### ASSIGNED TASK
From the records, return each line that has the word "детального" in it.

────────────────────────────────────────

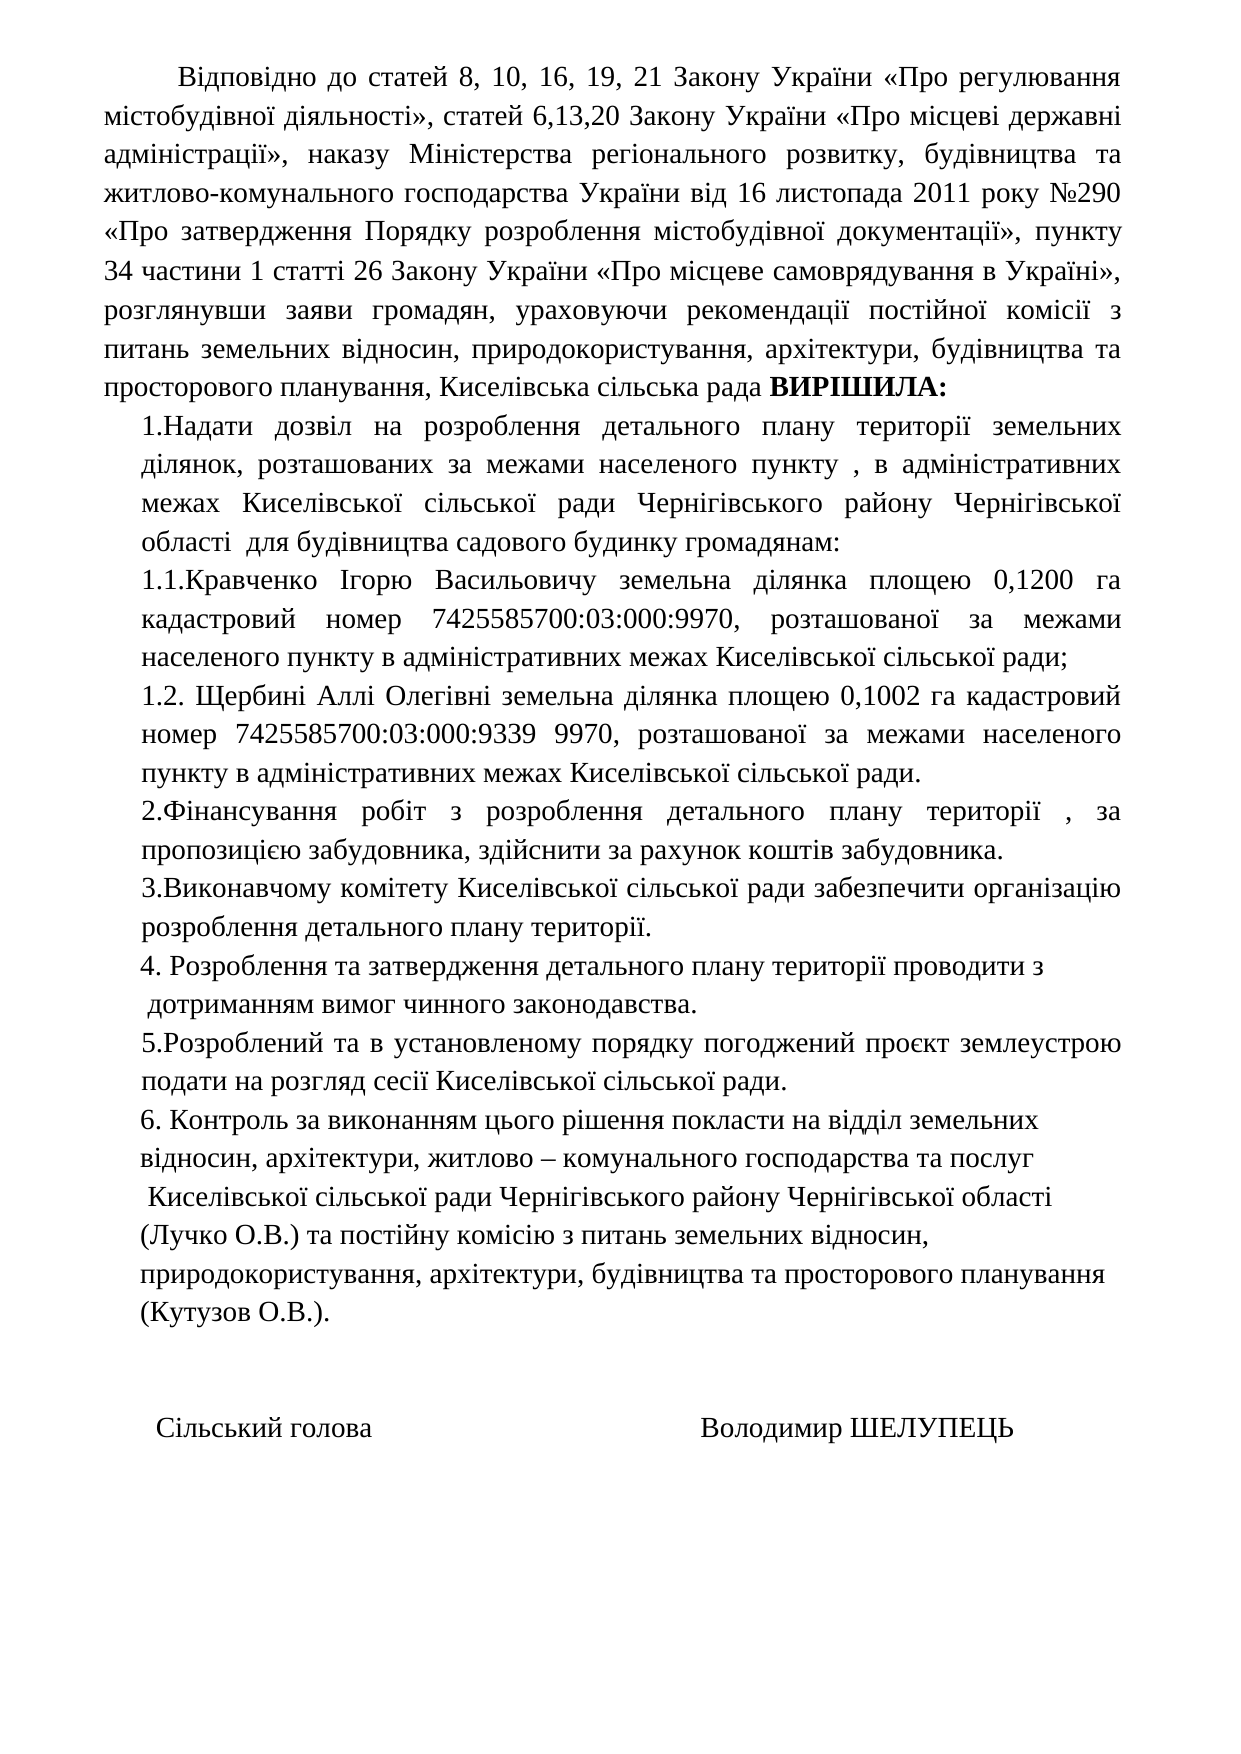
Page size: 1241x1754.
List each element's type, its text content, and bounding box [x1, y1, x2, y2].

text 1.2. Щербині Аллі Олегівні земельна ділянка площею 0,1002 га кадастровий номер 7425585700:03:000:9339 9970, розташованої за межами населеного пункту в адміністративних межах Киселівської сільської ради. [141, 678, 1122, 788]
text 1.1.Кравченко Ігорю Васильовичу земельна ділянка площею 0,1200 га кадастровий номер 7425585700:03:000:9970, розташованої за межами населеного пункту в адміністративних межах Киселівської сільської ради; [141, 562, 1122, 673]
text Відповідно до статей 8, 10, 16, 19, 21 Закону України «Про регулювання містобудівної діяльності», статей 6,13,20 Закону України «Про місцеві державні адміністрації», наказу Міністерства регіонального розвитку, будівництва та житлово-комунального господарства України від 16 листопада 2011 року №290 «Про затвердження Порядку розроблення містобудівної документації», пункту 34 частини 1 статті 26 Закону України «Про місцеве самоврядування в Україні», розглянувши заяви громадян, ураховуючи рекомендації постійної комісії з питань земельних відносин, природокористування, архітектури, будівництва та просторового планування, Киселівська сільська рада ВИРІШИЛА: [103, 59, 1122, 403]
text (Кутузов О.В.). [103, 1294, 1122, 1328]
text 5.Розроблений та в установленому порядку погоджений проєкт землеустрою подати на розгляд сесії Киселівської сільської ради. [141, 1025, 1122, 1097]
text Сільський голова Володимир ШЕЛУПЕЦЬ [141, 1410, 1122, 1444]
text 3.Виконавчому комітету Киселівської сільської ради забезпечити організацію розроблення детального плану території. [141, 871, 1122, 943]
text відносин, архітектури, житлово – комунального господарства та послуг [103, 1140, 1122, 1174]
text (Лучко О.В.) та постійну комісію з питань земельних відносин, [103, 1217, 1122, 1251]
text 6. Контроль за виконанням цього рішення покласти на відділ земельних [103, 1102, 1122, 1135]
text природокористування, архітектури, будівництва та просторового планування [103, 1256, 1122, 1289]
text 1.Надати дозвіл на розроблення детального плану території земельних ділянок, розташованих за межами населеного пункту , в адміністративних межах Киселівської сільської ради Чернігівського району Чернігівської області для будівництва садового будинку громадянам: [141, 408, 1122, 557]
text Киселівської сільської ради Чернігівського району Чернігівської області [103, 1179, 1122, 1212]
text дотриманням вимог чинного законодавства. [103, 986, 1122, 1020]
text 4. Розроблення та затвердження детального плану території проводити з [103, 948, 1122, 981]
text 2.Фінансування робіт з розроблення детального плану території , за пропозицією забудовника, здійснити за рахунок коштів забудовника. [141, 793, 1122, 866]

────────────────────────────────────────

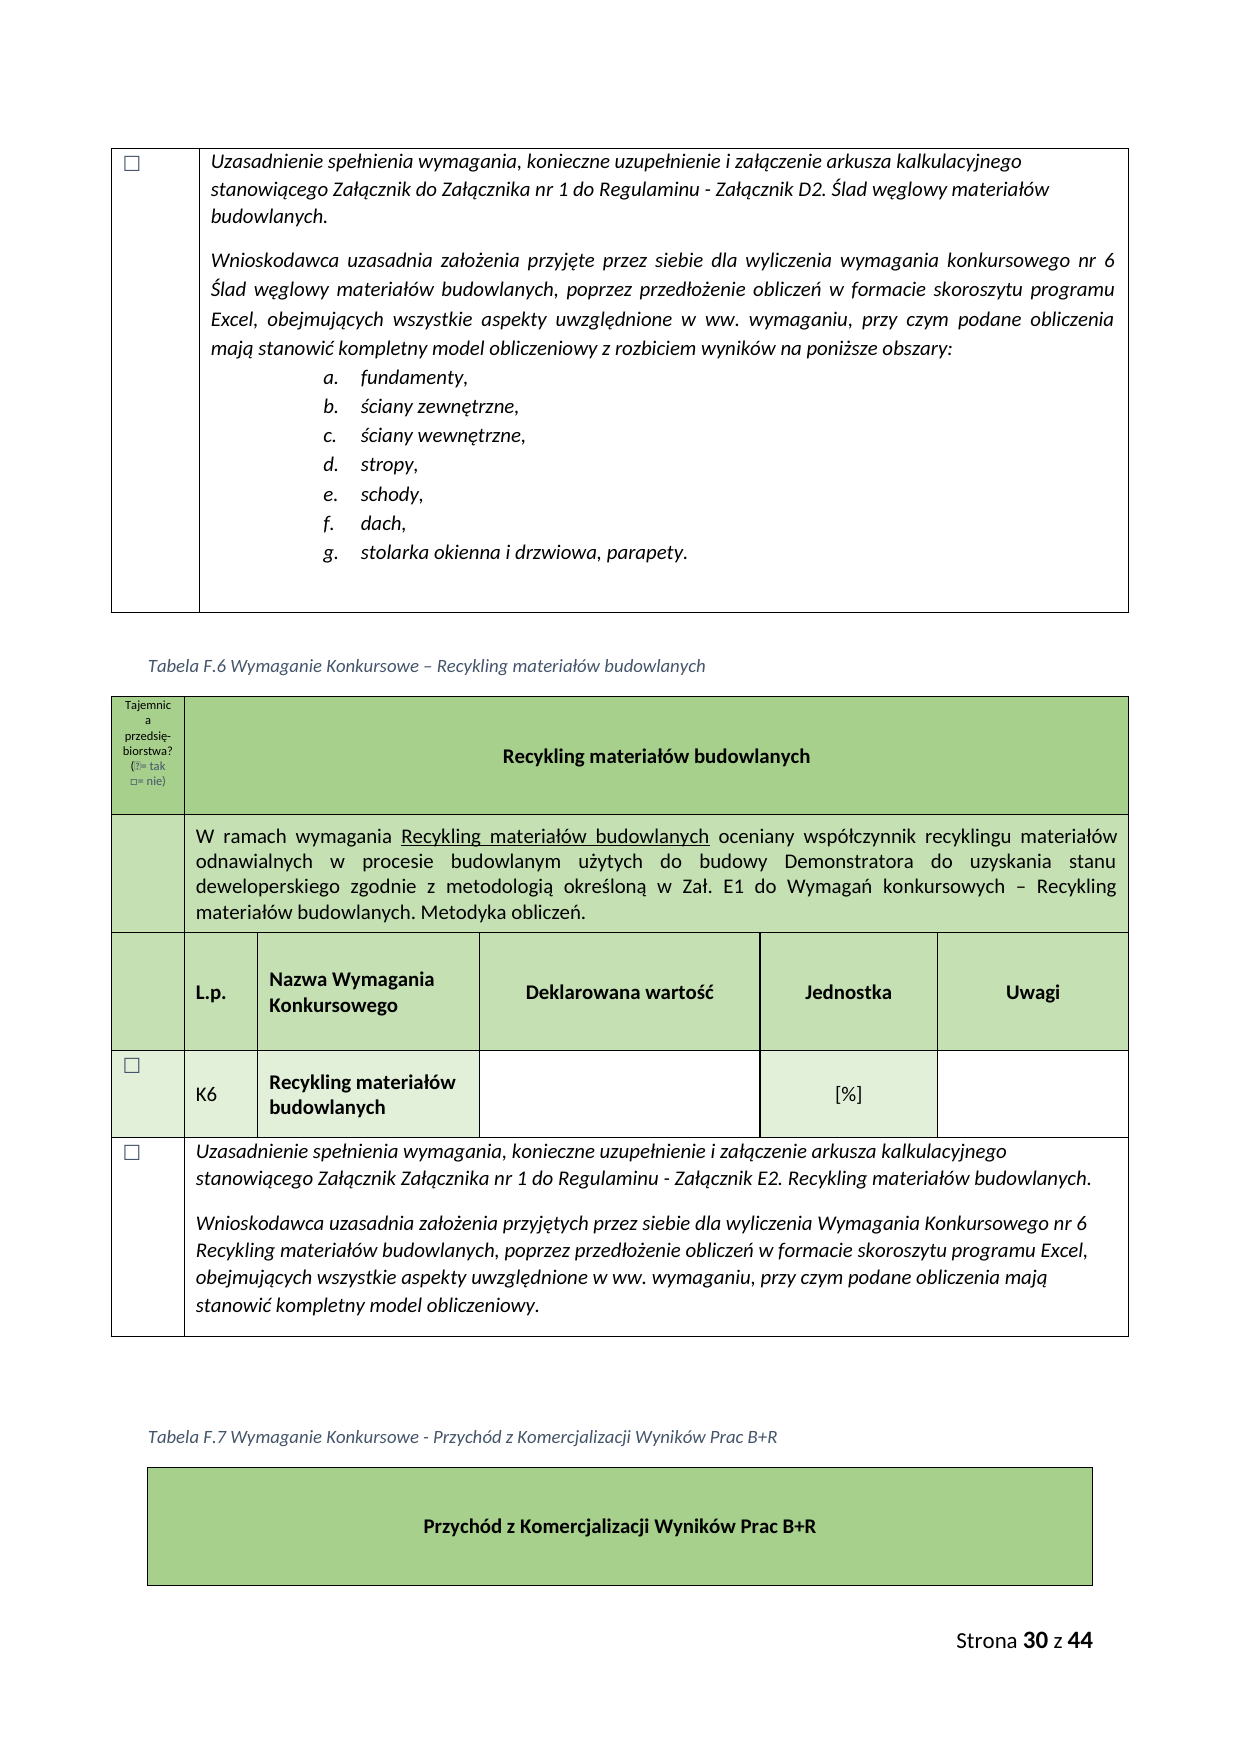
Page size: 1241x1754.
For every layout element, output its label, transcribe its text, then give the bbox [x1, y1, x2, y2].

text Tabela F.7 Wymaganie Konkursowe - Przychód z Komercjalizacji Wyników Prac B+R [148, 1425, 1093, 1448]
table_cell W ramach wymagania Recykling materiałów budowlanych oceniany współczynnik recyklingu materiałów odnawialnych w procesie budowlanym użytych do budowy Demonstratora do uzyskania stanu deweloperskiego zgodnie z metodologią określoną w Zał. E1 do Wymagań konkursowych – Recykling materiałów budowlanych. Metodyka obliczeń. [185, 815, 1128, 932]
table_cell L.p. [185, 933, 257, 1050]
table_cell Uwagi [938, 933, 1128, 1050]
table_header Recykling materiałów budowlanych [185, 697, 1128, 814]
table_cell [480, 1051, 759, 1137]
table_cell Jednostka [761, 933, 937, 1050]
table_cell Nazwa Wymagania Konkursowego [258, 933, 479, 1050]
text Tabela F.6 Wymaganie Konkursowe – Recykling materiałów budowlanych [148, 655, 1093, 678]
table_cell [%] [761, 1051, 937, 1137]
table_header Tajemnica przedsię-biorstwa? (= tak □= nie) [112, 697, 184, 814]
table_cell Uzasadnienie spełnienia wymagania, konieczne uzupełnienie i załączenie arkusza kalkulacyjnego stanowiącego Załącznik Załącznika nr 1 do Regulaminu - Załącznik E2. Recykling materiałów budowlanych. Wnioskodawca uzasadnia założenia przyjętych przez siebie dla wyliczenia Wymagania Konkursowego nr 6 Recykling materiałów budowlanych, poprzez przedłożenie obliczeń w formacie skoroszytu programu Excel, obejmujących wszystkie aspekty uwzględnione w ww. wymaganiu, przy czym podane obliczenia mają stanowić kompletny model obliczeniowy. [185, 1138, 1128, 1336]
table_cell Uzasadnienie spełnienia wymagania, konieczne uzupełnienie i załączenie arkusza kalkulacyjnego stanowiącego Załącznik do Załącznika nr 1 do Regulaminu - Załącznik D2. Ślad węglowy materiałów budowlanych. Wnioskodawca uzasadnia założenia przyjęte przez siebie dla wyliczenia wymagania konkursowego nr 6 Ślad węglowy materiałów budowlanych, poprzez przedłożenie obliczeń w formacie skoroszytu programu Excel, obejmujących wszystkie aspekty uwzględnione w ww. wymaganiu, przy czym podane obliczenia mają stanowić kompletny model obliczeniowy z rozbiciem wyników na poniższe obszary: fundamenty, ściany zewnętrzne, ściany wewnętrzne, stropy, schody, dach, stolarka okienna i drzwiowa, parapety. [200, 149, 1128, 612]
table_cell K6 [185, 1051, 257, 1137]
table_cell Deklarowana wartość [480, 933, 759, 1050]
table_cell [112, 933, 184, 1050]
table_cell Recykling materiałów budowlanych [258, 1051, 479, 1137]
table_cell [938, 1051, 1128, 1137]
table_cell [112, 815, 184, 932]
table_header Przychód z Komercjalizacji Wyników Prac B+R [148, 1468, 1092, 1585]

────────────────────────────────────────

### EXERCISE ANSWER
text 3.Виконавчому комітету Киселівської сільської ради забезпечити організацію розроблення детального плану території. [141, 871, 1122, 943]
text 1.Надати дозвіл на розроблення детального плану території земельних ділянок, розташованих за межами населеного пункту , в адміністративних межах Киселівської сільської ради Чернігівського району Чернігівської області для будівництва садового будинку громадянам: [141, 408, 1122, 557]
text 4. Розроблення та затвердження детального плану території проводити з [103, 948, 1122, 981]
text 2.Фінансування робіт з розроблення детального плану території , за пропозицією забудовника, здійснити за рахунок коштів забудовника. [141, 793, 1122, 866]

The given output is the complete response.